> _THE TASK_
Each line holding the string "with" is to be copied from the data.

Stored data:
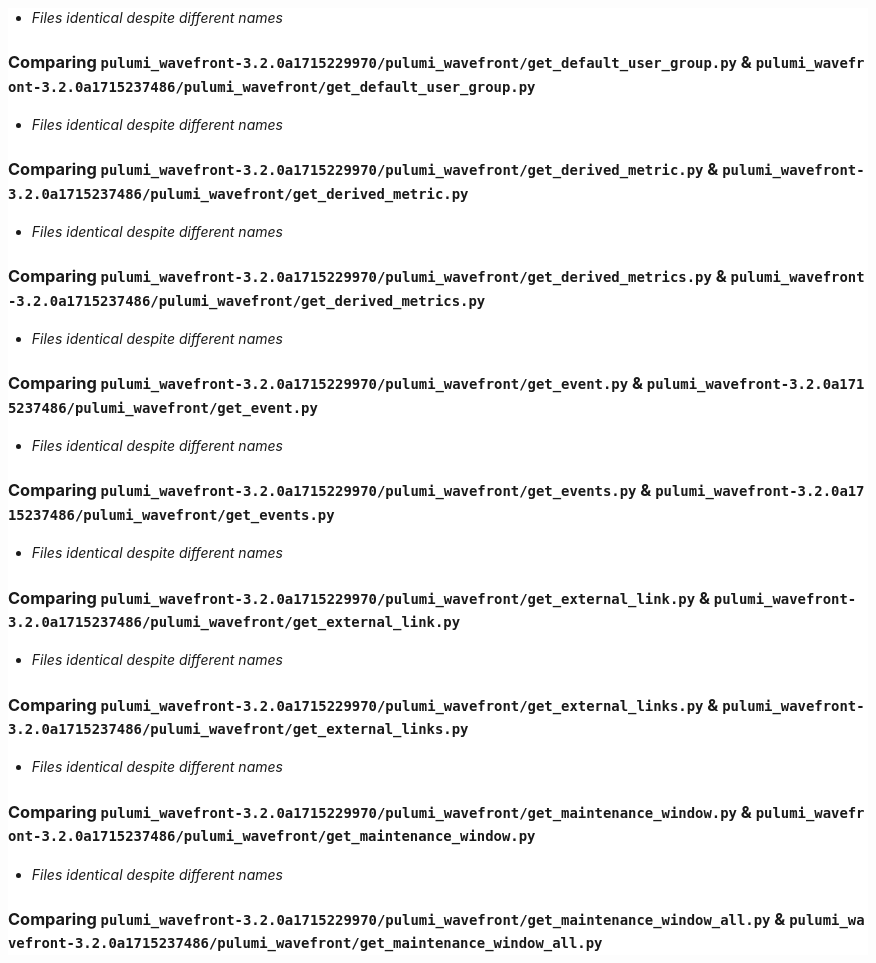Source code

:  * *Files identical despite different names*

### Comparing `pulumi_wavefront-3.2.0a1715229970/pulumi_wavefront/get_default_user_group.py` & `pulumi_wavefront-3.2.0a1715237486/pulumi_wavefront/get_default_user_group.py`

 * *Files identical despite different names*

### Comparing `pulumi_wavefront-3.2.0a1715229970/pulumi_wavefront/get_derived_metric.py` & `pulumi_wavefront-3.2.0a1715237486/pulumi_wavefront/get_derived_metric.py`

 * *Files identical despite different names*

### Comparing `pulumi_wavefront-3.2.0a1715229970/pulumi_wavefront/get_derived_metrics.py` & `pulumi_wavefront-3.2.0a1715237486/pulumi_wavefront/get_derived_metrics.py`

 * *Files identical despite different names*

### Comparing `pulumi_wavefront-3.2.0a1715229970/pulumi_wavefront/get_event.py` & `pulumi_wavefront-3.2.0a1715237486/pulumi_wavefront/get_event.py`

 * *Files identical despite different names*

### Comparing `pulumi_wavefront-3.2.0a1715229970/pulumi_wavefront/get_events.py` & `pulumi_wavefront-3.2.0a1715237486/pulumi_wavefront/get_events.py`

 * *Files identical despite different names*

### Comparing `pulumi_wavefront-3.2.0a1715229970/pulumi_wavefront/get_external_link.py` & `pulumi_wavefront-3.2.0a1715237486/pulumi_wavefront/get_external_link.py`

 * *Files identical despite different names*

### Comparing `pulumi_wavefront-3.2.0a1715229970/pulumi_wavefront/get_external_links.py` & `pulumi_wavefront-3.2.0a1715237486/pulumi_wavefront/get_external_links.py`

 * *Files identical despite different names*

### Comparing `pulumi_wavefront-3.2.0a1715229970/pulumi_wavefront/get_maintenance_window.py` & `pulumi_wavefront-3.2.0a1715237486/pulumi_wavefront/get_maintenance_window.py`

 * *Files identical despite different names*

### Comparing `pulumi_wavefront-3.2.0a1715229970/pulumi_wavefront/get_maintenance_window_all.py` & `pulumi_wavefront-3.2.0a1715237486/pulumi_wavefront/get_maintenance_window_all.py`
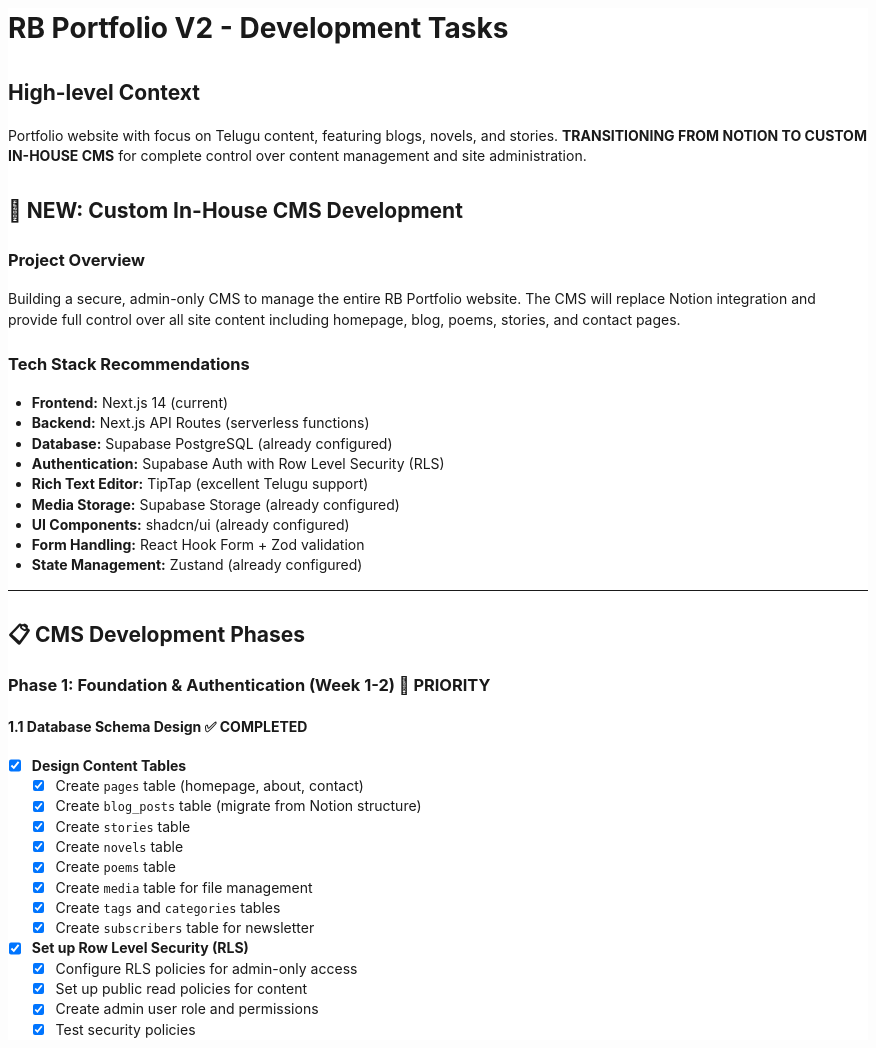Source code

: # RB Portfolio V2 - Development Tasks

## High-level Context
Portfolio website with focus on Telugu content, featuring blogs, novels, and stories. **TRANSITIONING FROM NOTION TO CUSTOM IN-HOUSE CMS** for complete control over content management and site administration.

## 🚀 NEW: Custom In-House CMS Development

### Project Overview
Building a secure, admin-only CMS to manage the entire RB Portfolio website. The CMS will replace Notion integration and provide full control over all site content including homepage, blog, poems, stories, and contact pages.

### Tech Stack Recommendations
- **Frontend:** Next.js 14 (current)
- **Backend:** Next.js API Routes (serverless functions)
- **Database:** Supabase PostgreSQL (already configured)
- **Authentication:** Supabase Auth with Row Level Security (RLS)
- **Rich Text Editor:** TipTap (excellent Telugu support)
- **Media Storage:** Supabase Storage (already configured)
- **UI Components:** shadcn/ui (already configured)
- **Form Handling:** React Hook Form + Zod validation
- **State Management:** Zustand (already configured)

---

## 📋 CMS Development Phases

### Phase 1: Foundation & Authentication (Week 1-2) 🚀 PRIORITY

#### 1.1 Database Schema Design ✅ COMPLETED
- [x] **Design Content Tables**
  - [x] Create `pages` table (homepage, about, contact)
  - [x] Create `blog_posts` table (migrate from Notion structure)
  - [x] Create `stories` table
  - [x] Create `novels` table
  - [x] Create `poems` table
  - [x] Create `media` table for file management
  - [x] Create `tags` and `categories` tables
  - [x] Create `subscribers` table for newsletter

- [x] **Set up Row Level Security (RLS)**
  - [x] Configure RLS policies for admin-only access
  - [x] Set up public read policies for content
  - [x] Create admin user role and permissions
  - [x] Test security policies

> _ANSWER TO THIS PROBLEM_
Portfolio website with focus on Telugu content, featuring blogs, novels, and stories. **TRANSITIONING FROM NOTION TO CUSTOM IN-HOUSE CMS** for complete control over content management and site administration.
- **Authentication:** Supabase Auth with Row Level Security (RLS)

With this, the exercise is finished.